Monday, April 21, 2014

Mom

I miss my Mom! 

Truthfully, I did not think that I would ever be able to say that!  I am being very vulnerable and transparent here and it scares me.   But I know that I must put my thoughts on paper (to the world) to really move on in my life! 

My relationship with my mother has been up and down, to say the least!  As the oldest child (of eight) I was expected to be the perfect role model for the family so that the sins of our father (alcoholism) would be redeemed.  Hmmm!  That word redeem (redemption) again.  I was also my mother's confidant when it came to their marital problems.  Sometimes, my mother had no boundaries in that area and it made me very squeamish and to be truthful, angry! 
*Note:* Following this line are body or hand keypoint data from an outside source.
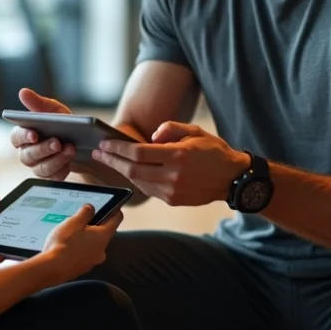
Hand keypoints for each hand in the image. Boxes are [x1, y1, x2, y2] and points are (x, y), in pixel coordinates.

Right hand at [10, 88, 75, 181]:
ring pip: (41, 168)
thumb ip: (38, 103)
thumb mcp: (53, 111)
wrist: (82, 141)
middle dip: (43, 149)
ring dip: (56, 159)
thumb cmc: (62, 124)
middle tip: (57, 142)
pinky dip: (63, 167)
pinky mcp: (51, 176)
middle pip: (28, 155)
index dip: (23, 136)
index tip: (34, 134)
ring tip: (70, 149)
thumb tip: (23, 92)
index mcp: (24, 135)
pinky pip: (53, 176)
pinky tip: (71, 160)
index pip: (16, 137)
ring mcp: (38, 166)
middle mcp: (27, 153)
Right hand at [40, 203, 122, 281]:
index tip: (111, 206)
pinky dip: (78, 249)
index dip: (114, 210)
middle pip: (103, 233)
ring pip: (93, 245)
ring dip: (85, 238)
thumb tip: (91, 208)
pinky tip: (65, 246)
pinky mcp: (83, 268)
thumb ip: (85, 213)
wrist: (53, 269)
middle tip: (81, 220)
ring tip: (69, 234)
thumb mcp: (74, 222)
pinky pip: (84, 255)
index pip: (117, 219)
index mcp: (103, 236)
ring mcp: (93, 261)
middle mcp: (102, 250)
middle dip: (94, 225)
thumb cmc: (64, 244)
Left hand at [90, 121, 248, 205]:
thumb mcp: (194, 131)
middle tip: (98, 152)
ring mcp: (172, 192)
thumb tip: (150, 137)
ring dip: (121, 171)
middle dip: (112, 160)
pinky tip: (128, 170)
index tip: (104, 143)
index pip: (138, 153)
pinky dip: (135, 179)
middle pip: (132, 170)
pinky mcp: (172, 201)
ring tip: (109, 160)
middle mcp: (173, 176)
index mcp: (178, 156)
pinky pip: (147, 189)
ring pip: (137, 182)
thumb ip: (170, 128)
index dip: (118, 148)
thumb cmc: (212, 150)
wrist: (232, 179)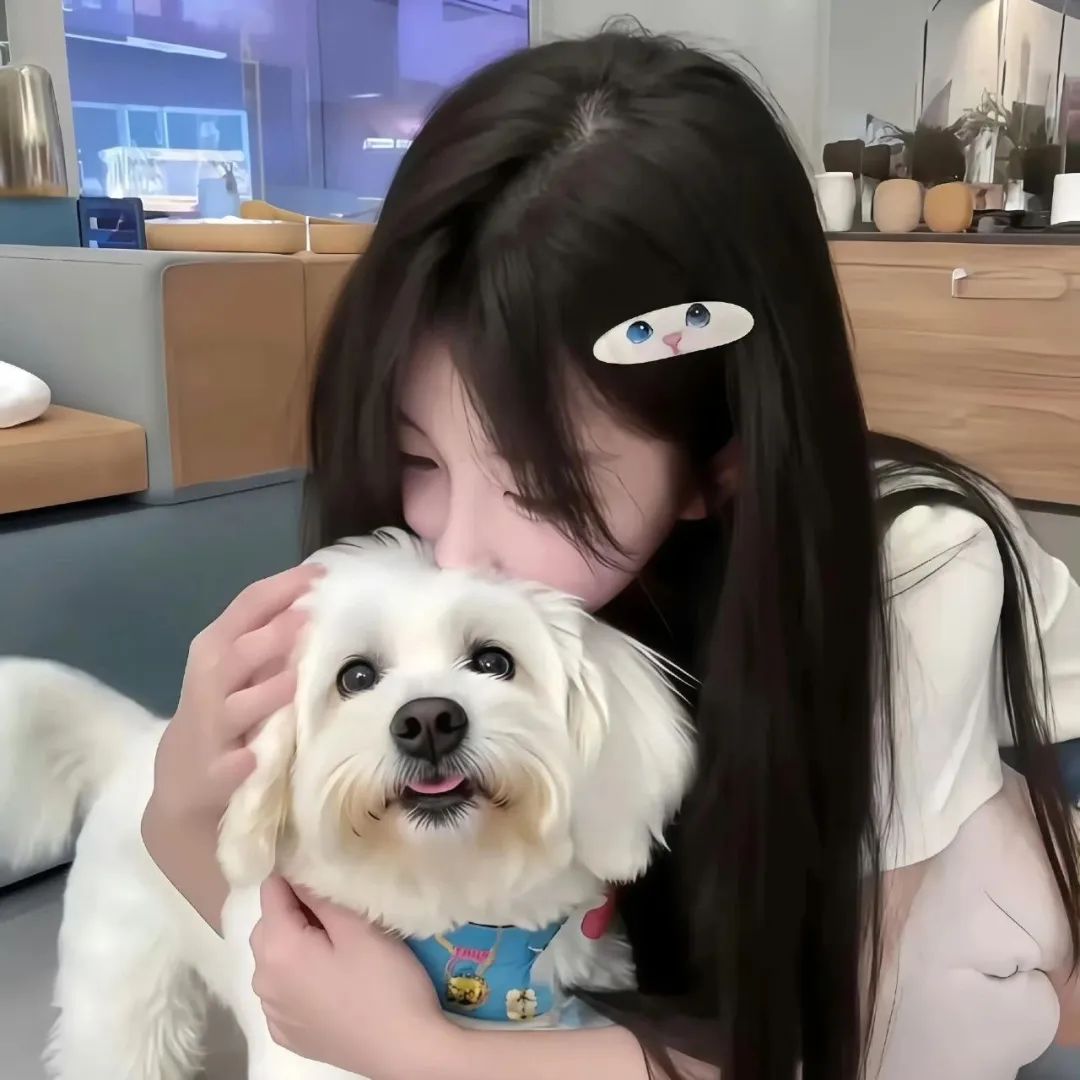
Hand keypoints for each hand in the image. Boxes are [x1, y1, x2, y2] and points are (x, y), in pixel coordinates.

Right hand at [151, 564, 323, 821]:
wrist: (184, 781)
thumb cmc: (222, 710)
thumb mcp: (238, 667)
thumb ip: (270, 635)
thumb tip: (318, 597)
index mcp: (216, 648)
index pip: (247, 607)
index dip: (283, 587)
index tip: (322, 573)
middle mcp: (209, 683)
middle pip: (238, 652)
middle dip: (272, 635)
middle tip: (309, 616)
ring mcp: (209, 730)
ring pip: (235, 708)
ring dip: (264, 695)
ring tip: (293, 681)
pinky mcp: (211, 774)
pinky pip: (226, 767)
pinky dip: (239, 761)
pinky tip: (252, 758)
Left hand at [251, 876, 456, 1078]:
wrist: (406, 1052)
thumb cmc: (386, 983)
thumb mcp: (360, 928)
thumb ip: (322, 895)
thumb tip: (297, 871)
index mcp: (278, 949)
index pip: (271, 890)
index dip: (298, 876)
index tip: (327, 874)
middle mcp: (263, 980)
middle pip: (268, 923)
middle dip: (295, 910)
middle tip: (340, 912)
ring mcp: (274, 1012)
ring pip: (274, 957)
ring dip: (295, 942)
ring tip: (338, 946)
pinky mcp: (288, 1034)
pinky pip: (283, 989)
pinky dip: (298, 976)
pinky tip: (332, 980)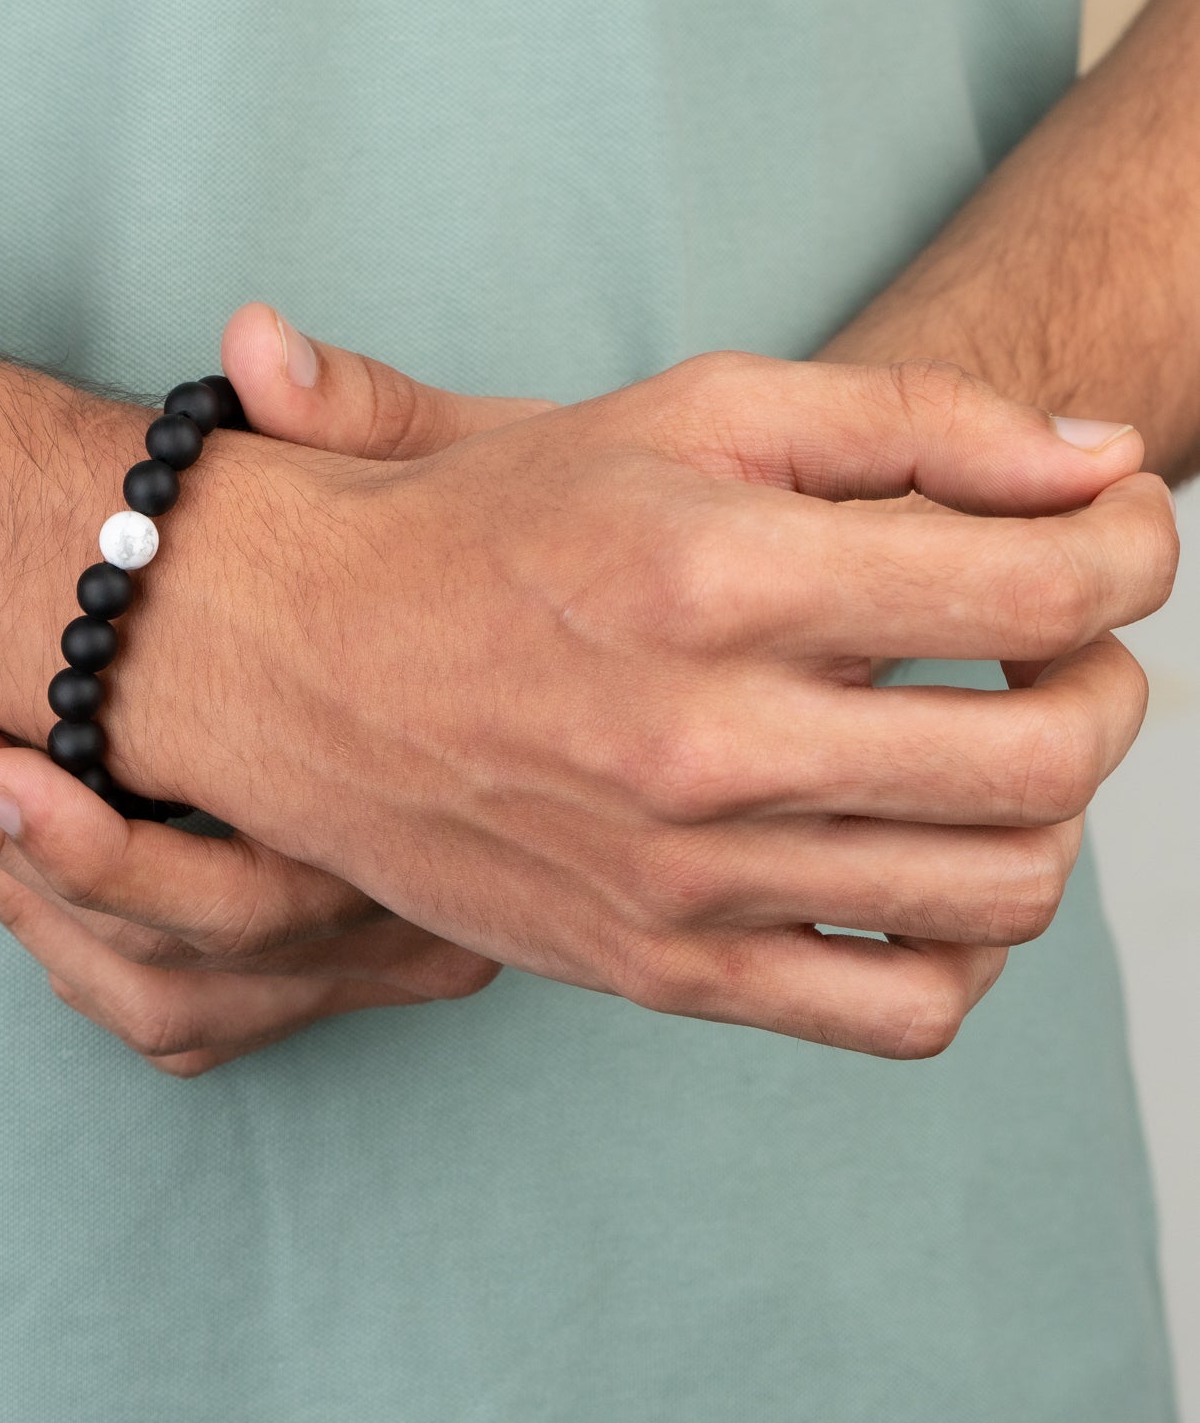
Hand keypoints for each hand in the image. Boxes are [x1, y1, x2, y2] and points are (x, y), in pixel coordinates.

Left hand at [0, 305, 554, 1074]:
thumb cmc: (559, 569)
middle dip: (17, 847)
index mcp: (439, 817)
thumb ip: (377, 422)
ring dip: (37, 904)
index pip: (238, 882)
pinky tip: (33, 860)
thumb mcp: (505, 481)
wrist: (637, 681)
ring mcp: (377, 955)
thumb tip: (253, 345)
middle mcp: (416, 916)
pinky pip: (185, 1026)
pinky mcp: (342, 972)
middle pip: (184, 952)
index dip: (71, 833)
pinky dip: (90, 958)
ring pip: (171, 1000)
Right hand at [105, 351, 1175, 1057]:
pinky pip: (901, 1011)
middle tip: (1059, 641)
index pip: (1044, 587)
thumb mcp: (686, 411)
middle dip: (1109, 679)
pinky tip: (925, 865)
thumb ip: (908, 418)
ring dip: (1052, 808)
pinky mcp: (663, 969)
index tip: (1109, 538)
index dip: (1130, 550)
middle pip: (1054, 754)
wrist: (306, 661)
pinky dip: (967, 948)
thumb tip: (1102, 463)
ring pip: (1005, 892)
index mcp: (721, 575)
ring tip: (993, 744)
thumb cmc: (492, 524)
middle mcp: (709, 743)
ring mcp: (688, 880)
My parents did not fight much, unless you call one person, Mom, yelling at Dad about his drinking and his inability to provide and care for his family fighting.  Dad would usually be silent.  To me a fight is two or more people engaged in the fight.  With my Dad's silence, he guaranteed that I would think that my Mom was the "bad guy."  And so it was!

My dad quit drinking when I was college, but the "fighting" continued.  I was surprised, what could there be to fight about?  Regretfully, in some respects, my dad's behaviors did not change.  I should say, my dad's behavior to my mother did not change.  I think, I should say, I know, that my mother did not feel any remorse from my father.  No, "I'm sorry."  She hated that in him until the day he died.
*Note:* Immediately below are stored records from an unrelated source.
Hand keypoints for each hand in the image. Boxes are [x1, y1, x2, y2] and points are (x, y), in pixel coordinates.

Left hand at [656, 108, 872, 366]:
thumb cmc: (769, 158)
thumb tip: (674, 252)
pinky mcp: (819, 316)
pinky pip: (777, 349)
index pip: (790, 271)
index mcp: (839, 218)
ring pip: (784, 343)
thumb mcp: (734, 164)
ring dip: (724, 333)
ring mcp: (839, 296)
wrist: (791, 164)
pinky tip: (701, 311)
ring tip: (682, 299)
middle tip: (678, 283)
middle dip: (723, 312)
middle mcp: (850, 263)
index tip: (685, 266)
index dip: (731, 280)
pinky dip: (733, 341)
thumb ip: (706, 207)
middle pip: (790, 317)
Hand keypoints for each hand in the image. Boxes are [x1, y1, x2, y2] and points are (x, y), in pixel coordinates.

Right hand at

As an adult I have moved away from my "hometown" and lived in several different states.  As a dutiful daughter, I invited my parents to visit us in the winter. Sooner or later, Mom would start "fighting" with Dad and made sure that I heard it!  She expected me to intervene and solve their problems..."make him love me!"  I remember many a long hours talking with both of them....it did not help that I am a wanna-be counselor...so I got right in the middle of it all!  It did not help!  The next year, this scenario would be repeated.  And you know what's sad too....I kept inviting them to visit!  Sometimes for more than four weeks!  Uffda!  I am a glutton for punishment! 

Last May, my dad died.  In June and September, I visited my mom and she would start talking about how Dad "never loved me."  I finally got some "balls" and told her that if she came down to visit, I would NOT tolerate anymore talk like that.  When it came time for my dad's birthday in October, all my siblings went to Mom's house to be with her.  Some of them had not been to her house since Dad's funeral and/or rarely called her to see how she was.  This only reiterated with my mother that Dad was special one in the family.  She later lamented to me that "the wrong parent died."  How sad is that?
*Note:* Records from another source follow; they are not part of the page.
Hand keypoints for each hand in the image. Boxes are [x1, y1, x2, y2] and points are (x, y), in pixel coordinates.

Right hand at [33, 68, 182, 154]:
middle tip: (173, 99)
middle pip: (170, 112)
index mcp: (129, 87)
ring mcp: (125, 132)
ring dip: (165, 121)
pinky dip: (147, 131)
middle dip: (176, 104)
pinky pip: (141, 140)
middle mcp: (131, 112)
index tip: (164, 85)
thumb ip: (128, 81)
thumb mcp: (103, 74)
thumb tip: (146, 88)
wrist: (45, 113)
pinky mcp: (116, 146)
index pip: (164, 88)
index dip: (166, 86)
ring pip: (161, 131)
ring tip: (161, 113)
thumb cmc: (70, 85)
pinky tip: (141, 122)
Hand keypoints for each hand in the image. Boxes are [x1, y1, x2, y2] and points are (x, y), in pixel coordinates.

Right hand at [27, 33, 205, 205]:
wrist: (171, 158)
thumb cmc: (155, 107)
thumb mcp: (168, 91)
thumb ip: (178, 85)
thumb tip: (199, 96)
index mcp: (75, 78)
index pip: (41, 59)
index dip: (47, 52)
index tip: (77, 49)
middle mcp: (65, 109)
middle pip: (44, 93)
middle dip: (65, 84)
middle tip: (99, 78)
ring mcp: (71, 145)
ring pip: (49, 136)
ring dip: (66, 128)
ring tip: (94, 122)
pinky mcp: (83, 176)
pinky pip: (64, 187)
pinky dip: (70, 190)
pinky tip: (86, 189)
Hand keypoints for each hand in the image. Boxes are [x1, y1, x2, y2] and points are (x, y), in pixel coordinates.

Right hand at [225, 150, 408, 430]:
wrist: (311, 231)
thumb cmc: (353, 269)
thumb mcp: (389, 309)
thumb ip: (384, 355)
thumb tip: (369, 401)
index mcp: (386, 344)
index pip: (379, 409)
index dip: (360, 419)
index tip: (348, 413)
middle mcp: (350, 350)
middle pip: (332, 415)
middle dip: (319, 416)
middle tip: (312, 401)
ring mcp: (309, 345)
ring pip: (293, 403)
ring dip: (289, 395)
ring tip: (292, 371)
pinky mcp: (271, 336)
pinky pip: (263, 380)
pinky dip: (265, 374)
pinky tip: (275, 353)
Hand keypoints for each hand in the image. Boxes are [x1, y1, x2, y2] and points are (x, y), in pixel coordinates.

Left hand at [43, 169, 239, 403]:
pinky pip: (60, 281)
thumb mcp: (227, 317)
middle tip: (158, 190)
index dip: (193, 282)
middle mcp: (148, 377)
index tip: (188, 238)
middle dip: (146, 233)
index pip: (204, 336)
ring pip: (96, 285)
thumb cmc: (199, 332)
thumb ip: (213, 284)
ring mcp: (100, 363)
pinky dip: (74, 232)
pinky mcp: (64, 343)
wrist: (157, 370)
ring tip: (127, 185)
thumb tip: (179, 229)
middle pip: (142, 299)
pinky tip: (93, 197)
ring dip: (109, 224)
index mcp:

So, again, I invited her to come down for a winter visit. I reminded her of the guidelines...no bashing of Dad.  This visit was different.  She did break down once and talked about Dad not loving her and how the wrong parent died.  I let her vent and then kindly, as kindly as I can be, told her that it's over and let's not talk like that anymore, and we didn't.  We had a lot of fun times doing things, playing cards and games, going places.  She met a lot of my neighbors and they loved her!  My mom was feeling love from strangers and she gave them back her love and sweetness.  I came to realize that my mother is not the ogre that I have made her out to be!  I take full responsibility for my feelings and actions. 

My heart is changing.  My heart is allowing me to love the woman that has loved me for sixty plus years.  I miss my Mom!